Advertisement

Bush’s Health Plan Called Smart Politics; Critics See a ‘Gimmick’

Share
Times Staff Writer

When President Bush’s critics would charge that the administration’s healthcare policy -- which emphasized tax-advantaged health savings accounts -- was tilted in favor of the rich, supporters had an easy answer. They would point to a costly White House proposal to provide poor families with tax credits toward the purchase of medical insurance.

Now, that response is no longer available. After making no progress winning congressional approval for the 10-year, $74-billion credit, administration officials have quietly revamped the measure in ways that would sharply reduce its costs and thereby offset the price tag for the White House’s proposed expansion of health savings accounts.

Some analysts see smart politics behind the design of the administration’s latest healthcare package, which Bush announced, with little detail, in his State of the Union address Tuesday.

Advertisement

“They have hit some really important themes, they’ve solved some political problems and, if it were to pass, it wouldn’t cost much,” said Joseph Antos, a health policy expert with the conservative American Enterprise Institute in Washington.

But the proposal for more tax breaks to promote the accounts, along with a much narrower tax credit to help provide medical coverage for the poor, seems certain to gall White House critics, who were organizing Wednesday against the president’s plan.

“Like his Social Security privatization fiasco, President Bush’s health savings accounts are a gimmick that will only make a bad situation worse,” Sen. Edward M. Kennedy (D-Mass.) told a Capitol Hill rally.

Health savings accounts, which have long been favored by conservatives and won congressional approval in 2003, are designed to get individuals to play a bigger role in shopping for healthcare with the hopes that they will make more cost-effective choices.

The idea is that by coupling a bare-bones, high-deductible insurance policy with an account into which people can deposit money tax-free and withdraw it for medical expenses, individuals will have a greater financial stake in getting reasonably priced care.
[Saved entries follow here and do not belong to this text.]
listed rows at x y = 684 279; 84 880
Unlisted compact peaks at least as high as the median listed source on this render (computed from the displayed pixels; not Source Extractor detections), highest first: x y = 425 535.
The accounts are “an opportunity for people to ... have more skin in the game,” Allan B. Hubbard, director of the White House National Economic Council, told reporters during a briefing Wednesday.

Advertisement

Most elements of the administration’s latest package are not new. Even sympathetic observers, such as Antos, think the plan stands little chance of passage during what promises to be a contentious midterm election year.

But the president and his aides hope the proposal will prove sufficiently compelling that voters credit the administration with trying to act against rising health insurance costs.

In addition, Bush appears to want to use the health issue to help keep alive the “ownership society” agenda he advanced during last year’s Social Security debate -- the idea that individuals should shoulder many of the risks and responsibilities now included in government safety-net programs.

Among the key elements of the latest White House health plan:

* Raising the annual amounts that people can contribute tax-free to their health savings accounts from the current maximums of $2,700 for individuals and $5,450 for families to $5,250 and $10,500, respectively. Administration officials said the higher contribution levels would allow people to pay all of their out-of-pocket medical expenses tax-free, but critics say the White House estimate is exaggerated.

* Permitting individuals to use the tax-free funds in their accounts to pay the premiums for the required bare-bones insurance policies. Critics say this illustrates that the White House’s assertions are exaggerated, noting that if the money in the accounts went to pay premiums -- which in the case of a family policy can be $8,000 or more -- it would not be available to pay out-of-pocket expenses.

* Preempting state regulation of insurance policies used to qualify for certain types of health savings accounts. White House officials say this would reduce the cost of policies by protecting them from expensive state mandates. Critics, including some conservatives, say this is at odds with traditional Republican beliefs in small government and states’ rights. “It violates the bedrock principle of federalism,” said Michael F. Cannon, health policy director with the libertarian Cato Institute in Washington.

Advertisement

One area in which analysts said the White House plan seemed unexpectedly light was in requiring doctors, hospitals and insurers to provide price information so individuals could shop among providers. White House documents said the president would “urge” disclosure of the information, but went no further.

Under the administration’s original low-income tax credit, which it has proposed repeatedly in recent years, individuals making as much as $15,000 and families making as much as $25,000 were eligible for credits of $1,000 and $3,000, respectively, to help pay for traditional comprehensive insurance.

Under the new proposal, low-income families would only be eligible for the credit if they buy bare-bones policies.